Array
Notícias

Filhotes de arara-azul-de-lear nascem no sertão baiano

Array
Filhotes de arara-azul-de-lear nascem no sertão baiano
Crédito: Thiago Filadelfo/ Divulgação ICMBio

Três filhotes de arara-azul-de-lear (Anodorhynchus leari) nasceram na Área de Proteção Ambiental (APA) Boqueirão da Onça, na Bahia. A espécie, que foi considerada funcionalmente extinta por não ter indivíduos suficientes para se reproduzir e manter a população local, voltou a crescer com o apoio de ações de conservação.

O Instituto Chico Mendes de Conservação da Biodiversidade (ICMBio) anunciou a chegada dos filhotes, que nasceram em março, mas só em junho foram vistos por um morador local. Os pais das aves vieram da Espanha e foram soltos na região em 2018 pelo Projeto Arara Azul de Lear.
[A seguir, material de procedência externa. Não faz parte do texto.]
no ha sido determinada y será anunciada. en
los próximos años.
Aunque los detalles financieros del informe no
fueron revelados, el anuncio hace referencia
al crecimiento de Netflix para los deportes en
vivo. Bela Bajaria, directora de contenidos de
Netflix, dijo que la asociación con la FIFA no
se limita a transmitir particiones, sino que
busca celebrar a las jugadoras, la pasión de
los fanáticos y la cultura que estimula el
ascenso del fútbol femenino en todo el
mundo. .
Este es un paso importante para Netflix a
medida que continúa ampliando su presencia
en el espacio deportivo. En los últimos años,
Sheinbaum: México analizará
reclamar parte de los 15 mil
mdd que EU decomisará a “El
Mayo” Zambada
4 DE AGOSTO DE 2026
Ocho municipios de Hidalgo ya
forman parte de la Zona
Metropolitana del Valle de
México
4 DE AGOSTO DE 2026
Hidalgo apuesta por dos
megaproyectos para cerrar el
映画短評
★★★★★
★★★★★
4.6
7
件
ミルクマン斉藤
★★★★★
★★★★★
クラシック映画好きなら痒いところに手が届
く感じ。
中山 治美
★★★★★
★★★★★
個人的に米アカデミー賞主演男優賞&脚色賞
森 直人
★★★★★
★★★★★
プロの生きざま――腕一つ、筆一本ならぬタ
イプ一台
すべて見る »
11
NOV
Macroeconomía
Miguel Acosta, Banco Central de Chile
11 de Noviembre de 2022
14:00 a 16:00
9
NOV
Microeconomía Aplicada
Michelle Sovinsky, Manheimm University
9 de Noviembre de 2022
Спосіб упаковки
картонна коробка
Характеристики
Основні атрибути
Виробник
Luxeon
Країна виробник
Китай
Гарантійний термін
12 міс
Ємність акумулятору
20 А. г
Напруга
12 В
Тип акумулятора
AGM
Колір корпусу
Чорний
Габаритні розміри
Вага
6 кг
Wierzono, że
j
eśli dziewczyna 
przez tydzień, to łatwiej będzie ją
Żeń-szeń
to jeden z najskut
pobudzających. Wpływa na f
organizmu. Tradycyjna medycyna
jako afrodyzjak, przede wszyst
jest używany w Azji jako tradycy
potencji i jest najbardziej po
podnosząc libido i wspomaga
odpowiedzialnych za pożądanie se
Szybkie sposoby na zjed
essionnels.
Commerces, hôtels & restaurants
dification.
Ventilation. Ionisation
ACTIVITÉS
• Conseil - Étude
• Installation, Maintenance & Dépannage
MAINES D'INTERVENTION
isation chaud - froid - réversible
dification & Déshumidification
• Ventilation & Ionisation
Em 2022, o casal gerou a primeira arara-azul-de-lear após mais duas décadas sem registros no Boqueirão da Onça. Junto da APA, um parque de mesmo nome abriga o maior contínuo preservado de Caatinga na região. A proteção da área é essencial para recuperar as populações da espécie, que quase desapareceu do sertão baiano.

No último censo realizado pelo ICMBio, no ano passado, foram contabilizadas 2.254 araras nas regiões do Raso da Catarina e do Boqueirão da Onça. Em 2019, o número era de 1.469. Em 2001, haviam apenas 228 aves nas duas localidades.

Segundo o ICMBio, nove instituições nacionais e internacionais participam do Programa de Manejo Integrado da Arara-azul-de-lear, coordenado pelo órgão. Atualmente, 117 exemplares são mantidos por estas instituições, que promovem a reprodução da espécie sob cuidados humanos. Posteriormente, os filhotes serão destinados para soltura.

Apesar dos esforços de conservação, a ave continua ameaçada de extinção. A arara-azul-de-lear é uma das espécies da fauna brasileira mais ameaçadas pelo tráfico internacional de animais silvestres.

Em julho, 29 aves foram apreendidas no Suriname. As autoridades acreditam que os animais foram ilegalmente retirados do Brasil para atenderem a criadouros e colecionadores europeus. O governo brasileiro tentou resgatar os animais, mas apenas cinco voltaram ao país.